Pension funds from Maryland to California that manage retirement money for many of the nation’s schoolteachers, police officers and firefighters are among the many losers in the WorldCom Inc. debacle…Losses from WorldCom holdings totaled about $52 million — the worst loss ever — for Maryland’s pension system, said spokesman Joseph Coale, and come on the heels of $100 million in losses on the stock of Enron, Tyco and Global Crossing after their share prices collapsed. It’s been a year that must cause every American great concern, Coale said. Ethics have taken a holiday in the business world. Though the WorldCom losses total only one-fifth of 1 percent of the Maryland fund’s $27.8 billion portfolio, Coale said he’s had to reassure retirees. They want to know if we’re going to pursue it. I say, ‘Yes.’ They want to vent…Michael Fitzgerald, treasurer of the state of Iowa, echoed the sentiment. This money has been stolen from us, he said, noting that officials of the Iowa fund are now selecting a law firm to represent them in their first-ever recovery suit.
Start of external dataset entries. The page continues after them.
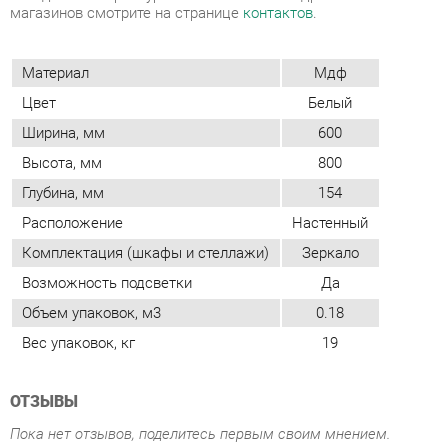
Цвет
Белый
Ширина, мм
600
Высота, мм
800
Глубина, мм
154
Расположение
Настенный
Комплектация (шкафы и стеллажи)
Зеркало
Возможность подсветки
Да
Объем упаковок, м3
0.18
Вес упаковок, кг
19
ОТЗЫВЫ
Пока нет отзывов, поделитесь первым своим мнением.
ДОБАВИТЬ ОТЗЫВ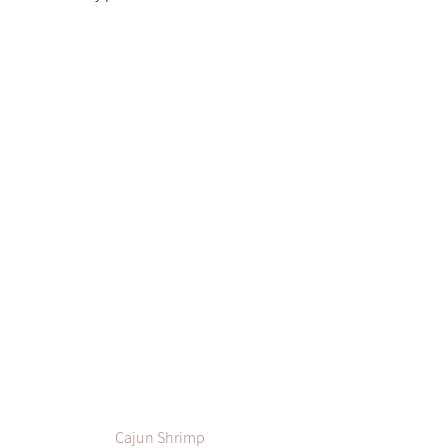
Cajun Shrimp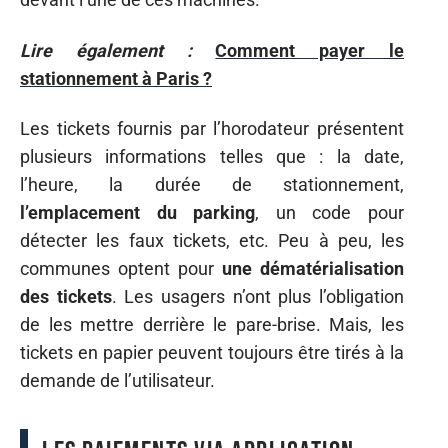
Lire également :
Comment payer le
stationnement à Paris ?
Les tickets fournis par l’horodateur présentent
plusieurs informations telles que : la date,
l’heure, la durée de stationnement,
l’emplacement du parking
, un code pour
détecter les faux tickets, etc. Peu à peu, les
communes optent pour
une dématérialisation
des tickets
. Les usagers n’ont plus l’obligation
de les mettre derrière le pare-brise. Mais, les
tickets en papier peuvent toujours être tirés à la
demande de l’utilisateur.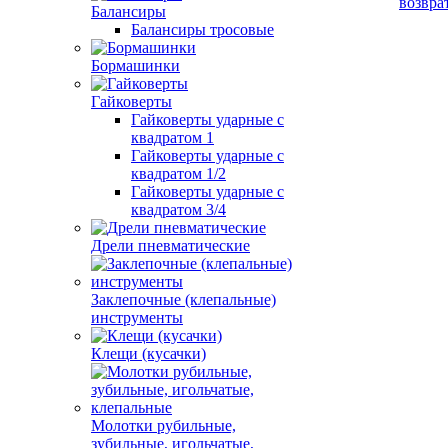
возвра
Балансиры
Балансиры тросовые
Бормашинки
Гайковерты
Гайковерты ударные с
квадратом 1
Гайковерты ударные с
квадратом 1/2
Гайковерты ударные с
квадратом 3/4
Дрели пневматические
Заклепочные (клепальные)
инструменты
Клещи (кусачки)
Молотки рубильные,
зубильные, игольчатые,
At the end of May, the $15 billion Iowa Public Employees’ Retirement System, the state’s only large pension fund, held $28 million worth of WorldCom bonds and $3.7 million in stock. We’re still trying to establish how much of that money we’ve lost, he said. Most of it, I would say. We’ve been hurt. Officials at the $34 billion Virginia Retirement System estimate that unrealized WorldCom stock losses — losses aren’t realized until securities are sold — presently equal about $46 million, but will probably go higher. We’ve lost a lot of money over the past two years in the general downturn of the stock market, said Nancy Everett, the fund’s chief investment officer. But this is different. This was lost by way of fraud. The $149 billion California Public Employees’ Retirement System, the country’s largest, seems to have lost the most — $590 million — according to spokeswoman Pat Macht.

What is the breakdown? We agree completely that fraud was rampant. But surely WorldCom stock sinking like a brick for a year was an indication there was a problem? The price was telling you about the unknown future by dropping like a brick. Why would any of these pension firms be holding these shares still today? What does that say about their ability to do their job? Their ability to trade properly? These are same pension fund gripes heard during Enron. Was their only strategy really just to buy and hold? There was nothing more?

Trend Followers on the other hand use stops. There are specific reasons to exit based on price action. When certain price action unfolds you exit. You are not left holding WorldCom at 11 a share.